Type of Document Master's Thesis
Author Ciochetto, David S.
Author's Email Address ciochetto@vt.edu
URN etd-53097-225135
Title Analysis of Three Dimensional Turbulent Shear Flow Experiments with Respect to Algebraic Modeling Parameters
Degree Master of Science
Department Aerospace and Ocean Engineering
Advisory Committee
Advisor Name Title
Simpson, Roger L. Committee Chair
Devenport, William L. Committee Member
Neu, Wayne L. Committee Member
Keywords
  • Turbulence
  • Boundary Layers
  • Experimental Fluid Mechanics
  • ALgebraic Parameters
  • Turbulent Triple Products
Date of Defense 1997-05-07
Availability unrestricted
Abstract
The extension of the theory for two dimensional turbulent boundary layers into three dimensional flows has met with limited success. The failure of the extended models is attributed to the anisotropy of the turbulence.
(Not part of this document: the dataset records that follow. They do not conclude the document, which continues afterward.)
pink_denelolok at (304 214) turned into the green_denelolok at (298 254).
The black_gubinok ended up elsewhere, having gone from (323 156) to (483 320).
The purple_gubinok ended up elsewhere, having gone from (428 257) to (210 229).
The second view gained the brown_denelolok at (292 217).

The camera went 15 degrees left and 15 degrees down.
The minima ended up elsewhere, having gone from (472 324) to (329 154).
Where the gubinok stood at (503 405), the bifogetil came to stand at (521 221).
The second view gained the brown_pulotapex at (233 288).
This is seen by the turbulent shear stress angle lagging the flow gradient angle and by the behavior of the Reynolds shear stresses lagging that of the mean flow. Transport equations for the turbulent shear stresses were proposed to be included in a modeling effort capable of accounting for the lags seen in the flow. This study is aimed at developing algebraic relationships between the various Reynolds-averaged terms in these modeling equations. Particular emphasis was placed on the triple products that appear in the transport equations. Eleven existing experimental data sets were acquired from the original authors and re-examined with respect to developed and existing parameters. A variety of flow geometries were collected for comparison. Emphasis was placed on experiments that included all six components of the Reynolds stress tensor and triple products. Parameters involving the triple products are presented that appear to maintain a relatively constant value across regions of the boundary layer. The variation of these parameters from station to station and from flow to flow is discussed. Part of this study was dedicated to parameters that were previously introduced, but never examined with respect to the data that was collected. Results of these parameters are presented and discussed with respect to agreement or disagreement with the previous results. The parameters presented will aid in the modeling of three dimensional turbulent boundary layers especially with models that employ the transport equations for the Reynolds stresses.